Jika kepala keluarga itu terkena PHK atau diputus kontraknya, terdapat risiko satu keluarga itu berhenti kepesertaannya dari BPJS Kesehatan atau mereka berpindah menjadi peserta mandiri jika mampu. Namun, dalam skenario terburuk, pemerintah harus mampu menjaga mereka.
Menurut Odang, hal tersebut rentan terjadi di masa pandemi Covid-19 saat kondisi perekonomian tertekan. Oleh karena itu, pemerintah harus siap menampung para pekerja kontrak dan outsource yang rentan untuk masuk ke segmen peserta Penerima Bantuan Iuran (PBI).
"Maka kekuatan fiskal harus kuat, karena kalau [pekerja kontrak dan outsource] itu masuk ke PBI, akan ditanggung oleh anggaran pendapatan dan belanja negara [APBN]," ujarnya.
Odang menilai bahwa pemerintah dapat mengantisipasi hal tersebut dengan kebijakan yang lebih fleksibel, misalnya dengan membebaskan pekerja terkena PHK dari iuran selama belum mendapatkan pekerjaan. Karena jika tidak, perolehan iuran BPJS Kesehatan dapat menurun dan beban fiskal makin berat.
Dia menilai bahwa pada era industri 4.0 terdapat pergeseran tren status tenaga kerja secara global, yakni terus bertambahnya pekerja kontrak dan outsource dalam sejumlah sektor pekerjaan. Hal tersebut menurutnya banyak terjadi di negara-negara maju.
Dia mencontohkan bahwa Australia mencatatkan sekitar 30 persen karyawan dengan Perjanjian Kerja Waktu Tertentu (PKWT) dari seluruh tenaga kerjanya, kondisi serupa turut terjadi di Amerika Serikat. Hal itu pun dinilai sebagai keniscayaan bagi negara-negara lain, terlebih saat kondisi perekonomian tertekan akibat pandemi virus corona.

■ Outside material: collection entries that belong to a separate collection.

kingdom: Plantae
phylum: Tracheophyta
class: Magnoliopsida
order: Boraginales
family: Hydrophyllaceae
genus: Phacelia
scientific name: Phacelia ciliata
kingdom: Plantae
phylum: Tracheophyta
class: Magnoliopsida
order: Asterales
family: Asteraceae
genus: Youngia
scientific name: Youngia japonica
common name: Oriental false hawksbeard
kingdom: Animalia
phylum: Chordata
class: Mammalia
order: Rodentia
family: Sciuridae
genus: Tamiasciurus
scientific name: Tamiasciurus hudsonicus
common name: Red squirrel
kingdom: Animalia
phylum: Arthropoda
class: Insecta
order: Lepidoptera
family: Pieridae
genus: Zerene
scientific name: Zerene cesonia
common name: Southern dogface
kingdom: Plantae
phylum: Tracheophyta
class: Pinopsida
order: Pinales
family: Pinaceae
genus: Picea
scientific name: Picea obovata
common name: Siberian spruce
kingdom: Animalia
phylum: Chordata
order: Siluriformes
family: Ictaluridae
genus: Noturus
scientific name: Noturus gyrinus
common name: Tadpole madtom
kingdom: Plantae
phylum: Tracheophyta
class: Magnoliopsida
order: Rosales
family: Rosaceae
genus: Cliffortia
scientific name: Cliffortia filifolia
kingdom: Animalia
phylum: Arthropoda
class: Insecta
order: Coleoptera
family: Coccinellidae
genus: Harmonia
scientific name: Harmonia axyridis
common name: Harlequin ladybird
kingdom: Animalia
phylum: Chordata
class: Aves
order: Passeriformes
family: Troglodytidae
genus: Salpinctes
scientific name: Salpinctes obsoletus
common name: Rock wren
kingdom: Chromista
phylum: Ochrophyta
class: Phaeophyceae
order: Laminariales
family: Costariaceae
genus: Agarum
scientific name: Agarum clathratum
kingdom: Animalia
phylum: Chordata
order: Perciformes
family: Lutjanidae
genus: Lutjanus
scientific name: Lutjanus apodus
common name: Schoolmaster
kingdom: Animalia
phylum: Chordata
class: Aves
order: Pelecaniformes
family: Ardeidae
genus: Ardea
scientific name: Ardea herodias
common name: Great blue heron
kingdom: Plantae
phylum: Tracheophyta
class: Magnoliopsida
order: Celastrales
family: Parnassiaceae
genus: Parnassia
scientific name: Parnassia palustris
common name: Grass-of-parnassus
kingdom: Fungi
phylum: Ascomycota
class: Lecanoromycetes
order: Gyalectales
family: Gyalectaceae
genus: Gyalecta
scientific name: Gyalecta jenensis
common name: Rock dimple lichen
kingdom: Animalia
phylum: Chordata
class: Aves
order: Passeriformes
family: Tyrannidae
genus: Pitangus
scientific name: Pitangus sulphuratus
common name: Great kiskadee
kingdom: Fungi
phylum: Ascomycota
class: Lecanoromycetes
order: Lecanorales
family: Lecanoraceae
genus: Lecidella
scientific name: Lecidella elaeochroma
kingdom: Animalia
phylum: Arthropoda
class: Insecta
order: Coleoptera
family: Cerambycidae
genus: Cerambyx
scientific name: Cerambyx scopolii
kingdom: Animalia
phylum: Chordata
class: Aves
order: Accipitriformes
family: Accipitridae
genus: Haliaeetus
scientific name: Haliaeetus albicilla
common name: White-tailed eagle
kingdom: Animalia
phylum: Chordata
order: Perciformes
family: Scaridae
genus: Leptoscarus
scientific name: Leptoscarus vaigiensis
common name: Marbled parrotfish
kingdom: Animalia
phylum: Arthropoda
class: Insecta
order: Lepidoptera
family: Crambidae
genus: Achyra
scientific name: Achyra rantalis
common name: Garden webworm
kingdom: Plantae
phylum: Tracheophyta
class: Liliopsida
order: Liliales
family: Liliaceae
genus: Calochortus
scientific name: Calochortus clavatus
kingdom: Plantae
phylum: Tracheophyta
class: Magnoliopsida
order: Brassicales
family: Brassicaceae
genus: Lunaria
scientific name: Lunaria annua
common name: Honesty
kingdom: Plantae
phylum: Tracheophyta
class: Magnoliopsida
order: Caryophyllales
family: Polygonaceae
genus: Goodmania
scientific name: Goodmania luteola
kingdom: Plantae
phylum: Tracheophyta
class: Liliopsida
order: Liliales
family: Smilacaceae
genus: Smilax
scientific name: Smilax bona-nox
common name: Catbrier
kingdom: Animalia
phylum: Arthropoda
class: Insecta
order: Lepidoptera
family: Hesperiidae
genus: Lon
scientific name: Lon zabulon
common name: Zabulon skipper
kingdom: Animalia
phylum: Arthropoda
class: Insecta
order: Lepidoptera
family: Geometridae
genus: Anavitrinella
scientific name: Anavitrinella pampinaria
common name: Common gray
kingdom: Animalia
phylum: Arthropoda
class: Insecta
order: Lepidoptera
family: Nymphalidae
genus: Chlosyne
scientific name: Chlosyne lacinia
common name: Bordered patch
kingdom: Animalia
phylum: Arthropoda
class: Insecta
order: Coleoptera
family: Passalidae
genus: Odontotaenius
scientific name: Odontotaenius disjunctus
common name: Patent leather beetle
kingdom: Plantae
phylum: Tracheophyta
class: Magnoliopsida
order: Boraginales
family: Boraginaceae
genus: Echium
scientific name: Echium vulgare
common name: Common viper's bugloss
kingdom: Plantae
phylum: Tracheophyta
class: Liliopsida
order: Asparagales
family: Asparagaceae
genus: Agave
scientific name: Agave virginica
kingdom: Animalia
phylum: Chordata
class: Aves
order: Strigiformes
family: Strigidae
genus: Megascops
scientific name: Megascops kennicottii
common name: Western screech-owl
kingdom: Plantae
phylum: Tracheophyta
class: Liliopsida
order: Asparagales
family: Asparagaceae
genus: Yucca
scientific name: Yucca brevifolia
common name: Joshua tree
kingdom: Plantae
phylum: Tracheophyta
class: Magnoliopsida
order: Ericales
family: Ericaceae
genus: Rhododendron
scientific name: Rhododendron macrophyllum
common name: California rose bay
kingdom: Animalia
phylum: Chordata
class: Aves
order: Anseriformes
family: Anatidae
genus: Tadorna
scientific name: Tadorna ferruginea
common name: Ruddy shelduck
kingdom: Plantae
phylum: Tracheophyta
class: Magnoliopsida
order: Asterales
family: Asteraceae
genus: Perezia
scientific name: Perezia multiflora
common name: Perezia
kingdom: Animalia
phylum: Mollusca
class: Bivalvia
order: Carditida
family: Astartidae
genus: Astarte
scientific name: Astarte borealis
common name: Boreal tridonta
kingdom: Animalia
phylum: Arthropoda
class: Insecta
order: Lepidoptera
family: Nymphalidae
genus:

"Ada UU Cipta Kerja atau tidak, digitalisasi mengakibatkan tren pergeseran pekerja formal ke informal, bisa PKWT atau outsource. Sekarang bagaimana caranya pekerja yang terpaksa ada dalam kondisi itu harus tetap memiliki jaminan sosial, aktif sebagai peserta BPJS Kesehatan," ujar Odang.